Hyatt made an announcement yesterday that malware had been detected on its on property payment processing systems and credit card info had been exposed.
Hyatt doesn’t disclose whether this malware has been detected only in select properties in the United States or if this issue is more widespread.
You can access Hyatt’s announcement of this breach here.
Here’s the information:
Protecting customer information is of critical importance to Hyatt, and we take the security of your payment card data very seriously. We recently identified malware on computers that operate the payment processing systems for Hyatt-managed locations. As soon as we discovered the activity, we launched an investigation and engaged leading third-party cyber security experts.
The investigation is ongoing, and updates will be posted here at www.hyatt.com/protectingourcustomers. We have taken steps to strengthen the security of our systems, and customers can feel confident using payment cards at Hyatt hotels worldwide.

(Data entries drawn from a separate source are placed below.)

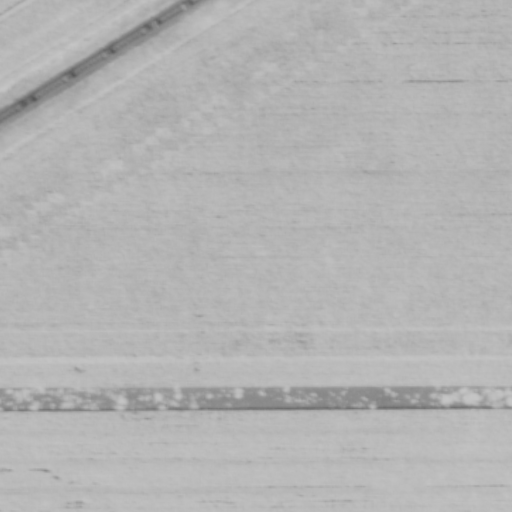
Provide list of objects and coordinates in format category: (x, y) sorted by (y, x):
railway: (100, 61)
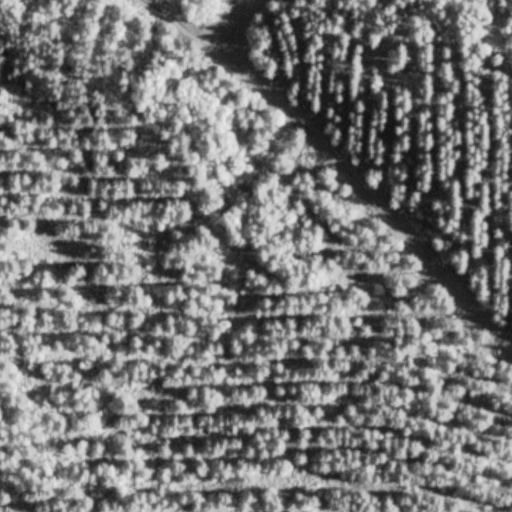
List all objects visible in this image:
road: (238, 24)
road: (338, 156)
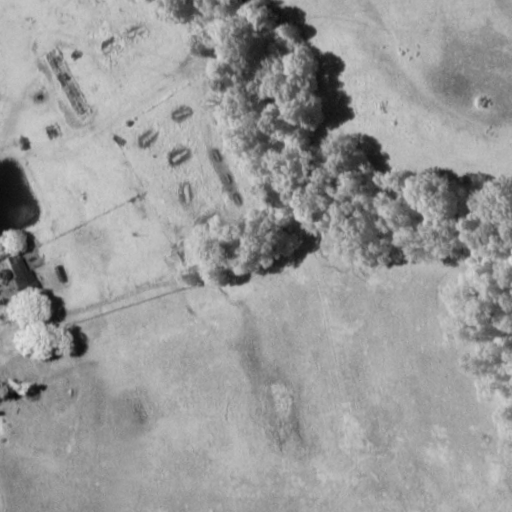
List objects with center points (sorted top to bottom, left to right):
building: (23, 272)
road: (133, 345)
road: (0, 509)
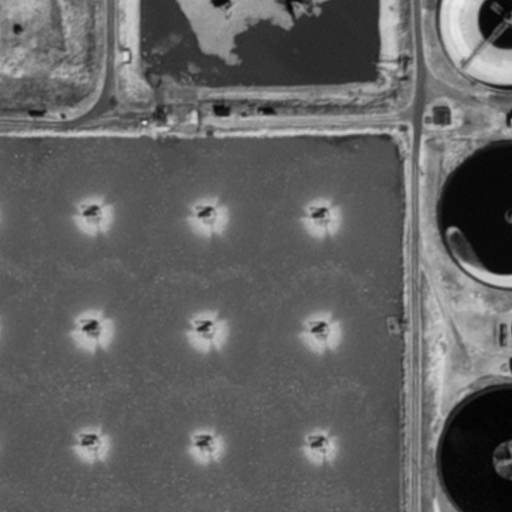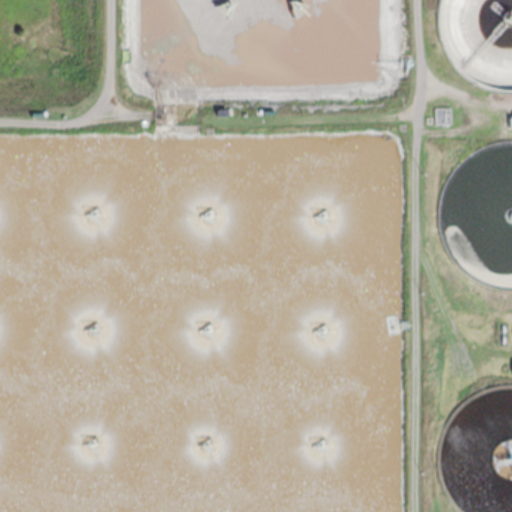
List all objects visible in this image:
building: (217, 111)
building: (439, 114)
building: (425, 118)
building: (509, 119)
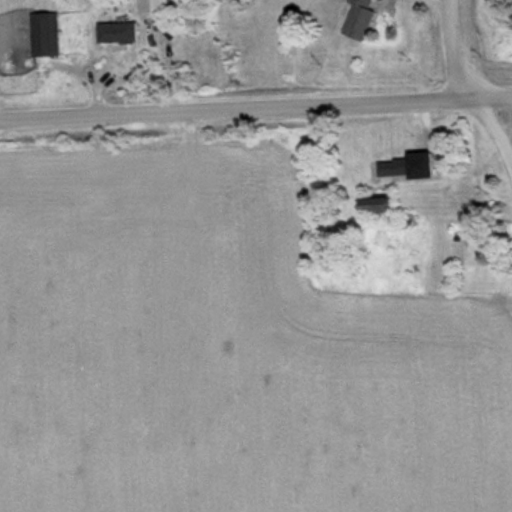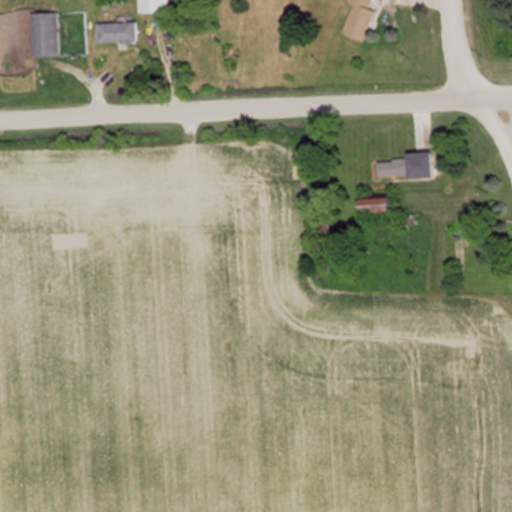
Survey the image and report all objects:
building: (163, 5)
building: (366, 18)
building: (124, 31)
building: (52, 33)
road: (463, 86)
road: (255, 105)
road: (509, 152)
building: (412, 166)
building: (389, 204)
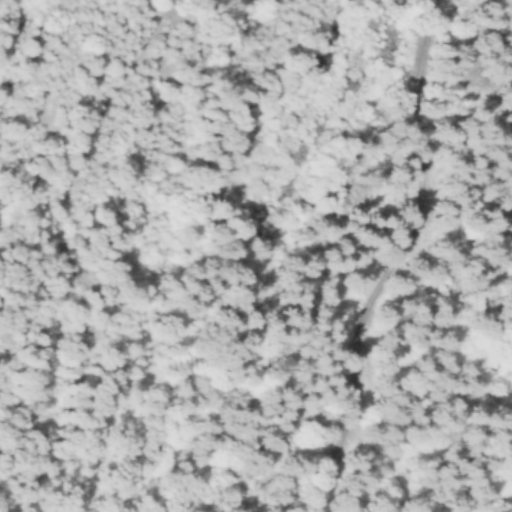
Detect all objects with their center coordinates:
road: (398, 264)
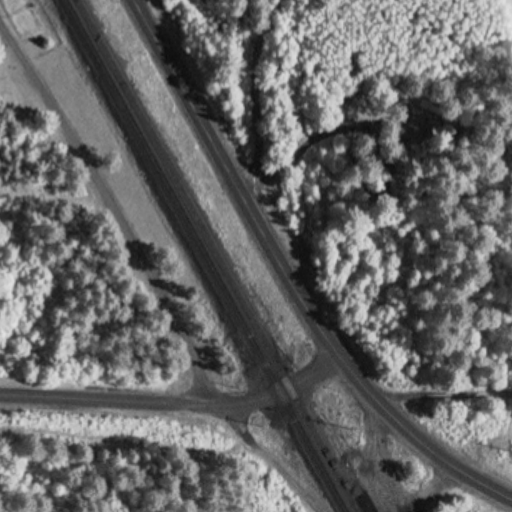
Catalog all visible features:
park: (107, 210)
road: (111, 218)
railway: (205, 255)
railway: (217, 256)
road: (291, 277)
road: (444, 397)
road: (177, 405)
road: (124, 440)
road: (383, 458)
road: (269, 460)
road: (430, 488)
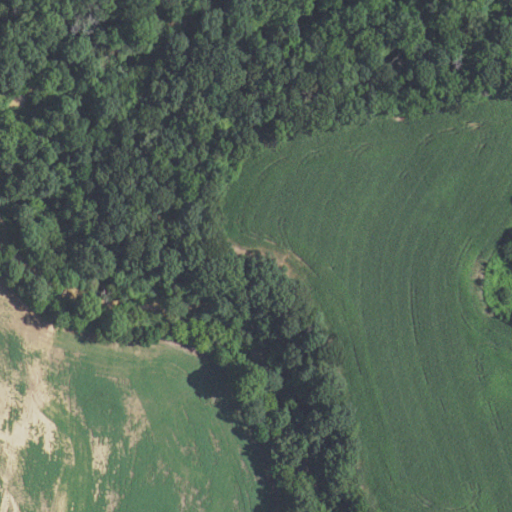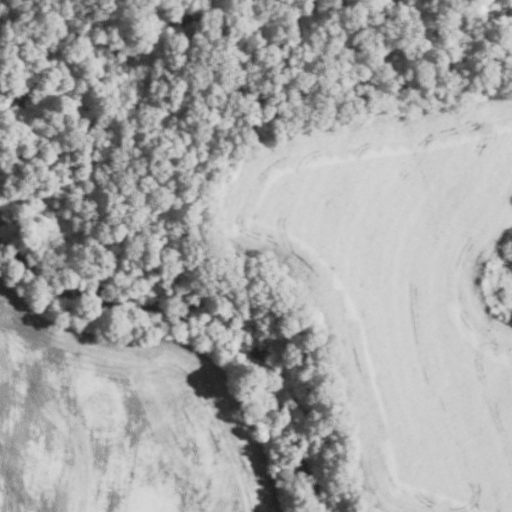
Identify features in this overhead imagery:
crop: (398, 287)
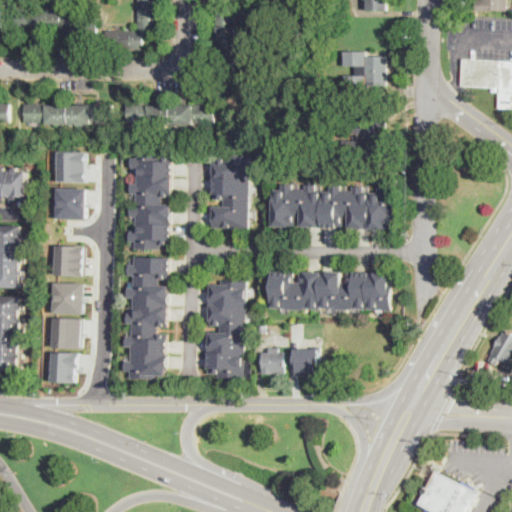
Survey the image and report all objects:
building: (377, 4)
building: (378, 4)
building: (494, 4)
building: (493, 5)
building: (51, 20)
building: (138, 27)
building: (227, 31)
road: (484, 35)
parking lot: (479, 36)
road: (456, 67)
building: (367, 68)
building: (366, 70)
road: (127, 71)
building: (487, 72)
building: (490, 75)
road: (438, 89)
building: (5, 111)
building: (65, 113)
building: (172, 113)
building: (365, 136)
building: (371, 137)
building: (74, 165)
building: (75, 165)
building: (15, 180)
road: (425, 180)
building: (15, 182)
building: (234, 190)
building: (234, 191)
building: (154, 199)
building: (154, 199)
building: (74, 202)
building: (74, 202)
building: (335, 205)
building: (335, 207)
road: (10, 211)
road: (311, 251)
building: (13, 255)
building: (13, 255)
building: (71, 259)
building: (73, 259)
road: (195, 269)
road: (105, 278)
road: (449, 281)
building: (333, 289)
building: (334, 290)
building: (71, 297)
building: (72, 297)
building: (150, 316)
building: (151, 316)
building: (229, 328)
building: (265, 328)
building: (12, 330)
building: (230, 330)
building: (70, 331)
building: (12, 332)
building: (71, 332)
road: (481, 337)
building: (503, 347)
building: (504, 348)
building: (276, 360)
building: (309, 360)
building: (309, 360)
building: (276, 361)
road: (433, 364)
building: (66, 365)
building: (67, 366)
road: (483, 392)
road: (383, 393)
road: (112, 402)
road: (4, 403)
road: (268, 403)
road: (442, 411)
road: (459, 413)
road: (358, 427)
road: (469, 432)
road: (509, 436)
road: (139, 447)
road: (192, 454)
road: (355, 457)
road: (136, 462)
road: (506, 464)
parking lot: (483, 468)
road: (409, 470)
road: (495, 473)
road: (16, 486)
building: (450, 495)
building: (452, 495)
road: (176, 496)
road: (340, 502)
park: (3, 506)
road: (365, 506)
road: (384, 510)
road: (274, 511)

As always, we encourage customers to review their payment card account statements closely and to report any unauthorized charges to their card issuer immediately. Payment card rules generally provide that cardholders are not responsible for unauthorized charges that are timely reported.
Customers may call 1-877-218-3036 (U.S. and Canada) or +1-814-201-3665 (International) from 7 a.m. to 9 p.m. EST if they have questions.
Sincerely,
Chuck Floyd
Global President of Operations
Hyatt Hotels Corporation
Conclusion
There have been breaches with Marriott, Hilton and SPG this year. The malware has usually been detected on payment systems that handle on property payments from bars, restaurants or gift shops. At least with other hotels, the malware has not infected the payment systems handling the folio payments.
It would have been better had Hyatt actually named the properties where this malware has been detected and emailed members that stayed at them. Merely posting a note on its website is not enough.
Credit card companies should make these business to pay for the replacement of cards and potential fraudulent charges incurred due to their lax handling of credit card information. I doubt that anything will happen before they get hit with million dollar fines.